I say this not to disparage Plaintiff’s case or suggest that Defendants have clean hands. I stand by my
previous statement that Plaintiff has been wronged, and I find the state agencies’ failure to comply with the
state court expungement order inexcusable. I did not promptly dismiss these claims because of the essential
injustice involved in this case. I believed that having the power of this court looming in the background
would advance Plaintiff’s interests by speeding up the expungement process, and this appears to have
happened. The problem with Plaintiff’s case is not an absence of injury, but the lack of a clear Constitutional
hook. Most of his claims are better suited for the Illinois Court of Claims, or through a common law
defamation action. If, however, Plaintiff decides to re-file Count III in federal court against properly named
defendants, he should be mindful of the issues I have laid out above. Counts II and III are dismissed in their
entirety.
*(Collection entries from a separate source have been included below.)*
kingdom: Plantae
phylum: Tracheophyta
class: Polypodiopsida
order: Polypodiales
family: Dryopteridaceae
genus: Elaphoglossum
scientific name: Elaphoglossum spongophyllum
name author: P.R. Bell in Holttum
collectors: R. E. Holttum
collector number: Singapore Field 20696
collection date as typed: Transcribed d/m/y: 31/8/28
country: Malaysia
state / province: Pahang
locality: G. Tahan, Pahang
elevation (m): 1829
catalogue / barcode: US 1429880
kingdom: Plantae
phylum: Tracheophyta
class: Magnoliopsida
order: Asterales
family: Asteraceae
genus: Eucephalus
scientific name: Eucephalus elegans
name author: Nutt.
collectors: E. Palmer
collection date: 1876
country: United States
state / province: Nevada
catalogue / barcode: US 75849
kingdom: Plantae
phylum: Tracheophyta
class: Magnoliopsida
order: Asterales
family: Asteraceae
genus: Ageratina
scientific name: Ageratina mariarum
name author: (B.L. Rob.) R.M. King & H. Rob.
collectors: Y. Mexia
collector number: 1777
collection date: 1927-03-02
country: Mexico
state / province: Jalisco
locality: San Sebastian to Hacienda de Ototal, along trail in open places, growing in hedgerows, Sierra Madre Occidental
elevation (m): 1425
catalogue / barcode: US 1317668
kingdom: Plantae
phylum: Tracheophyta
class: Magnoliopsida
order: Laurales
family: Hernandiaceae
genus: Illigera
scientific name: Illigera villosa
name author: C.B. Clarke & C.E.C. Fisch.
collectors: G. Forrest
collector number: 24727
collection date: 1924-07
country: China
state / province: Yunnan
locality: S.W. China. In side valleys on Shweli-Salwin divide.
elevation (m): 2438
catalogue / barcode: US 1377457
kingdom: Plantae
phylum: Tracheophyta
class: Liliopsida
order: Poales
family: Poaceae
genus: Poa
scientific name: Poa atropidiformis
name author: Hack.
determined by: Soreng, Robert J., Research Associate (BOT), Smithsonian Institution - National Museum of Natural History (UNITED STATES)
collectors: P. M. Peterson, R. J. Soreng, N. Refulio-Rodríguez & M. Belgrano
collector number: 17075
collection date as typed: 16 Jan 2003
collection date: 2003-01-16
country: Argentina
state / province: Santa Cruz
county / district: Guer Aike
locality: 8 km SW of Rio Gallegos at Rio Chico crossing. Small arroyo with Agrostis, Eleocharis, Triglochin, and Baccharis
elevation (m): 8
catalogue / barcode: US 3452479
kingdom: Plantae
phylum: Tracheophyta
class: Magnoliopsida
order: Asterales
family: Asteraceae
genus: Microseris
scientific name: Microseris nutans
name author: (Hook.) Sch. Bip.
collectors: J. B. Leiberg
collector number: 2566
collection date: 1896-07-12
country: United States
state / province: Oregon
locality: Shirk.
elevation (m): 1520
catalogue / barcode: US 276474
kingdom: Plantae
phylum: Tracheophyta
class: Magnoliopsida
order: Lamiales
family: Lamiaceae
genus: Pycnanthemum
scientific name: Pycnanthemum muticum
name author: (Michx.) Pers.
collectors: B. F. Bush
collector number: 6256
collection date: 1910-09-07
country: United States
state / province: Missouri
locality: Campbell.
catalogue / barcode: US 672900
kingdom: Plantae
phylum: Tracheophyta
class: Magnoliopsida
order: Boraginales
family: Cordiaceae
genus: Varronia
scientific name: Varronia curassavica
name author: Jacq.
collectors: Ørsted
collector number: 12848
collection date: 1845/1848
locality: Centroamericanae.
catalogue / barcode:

Only Count IV remains.
Plaintiff’s motion for the appointment of an expert is denied. Plaintiff overreaches in asserting that he
requires a computer forensics expert to examine various Illinois State Police archives. There are archives
that require only ordinary computer skills to search and others that require great expertise; Plaintiff has made
an inadequate showing that the ISP archives fall within the latter group. In making this determination, I have
to weigh the likelihood that such an expert would be able to recover meaningful evidence against the
significant expenditure of taxpayer funds such an expert search would entail. It is too late for Plaintiff to add
any new defendants, and even if a forensics expert could find evidence to support the remaining claim against
Defendant McGimpsey, it is going to be very hard to prove damages. Plaintiff has a considerable criminal
history apart from the wrongful conviction of murder, and thus, it is far from certain that he would have
found employment even without the expungement problems and the issuance of erroneous rap sheets. Given
these circumstances, I cannot justify the appointment of such an expert at this time.
The only remaining issue is the appointment of new counsel to assist Plaintiff in prosecuting Count IV. I will
take his motion under advisement and issue a ruling at the next status hearing.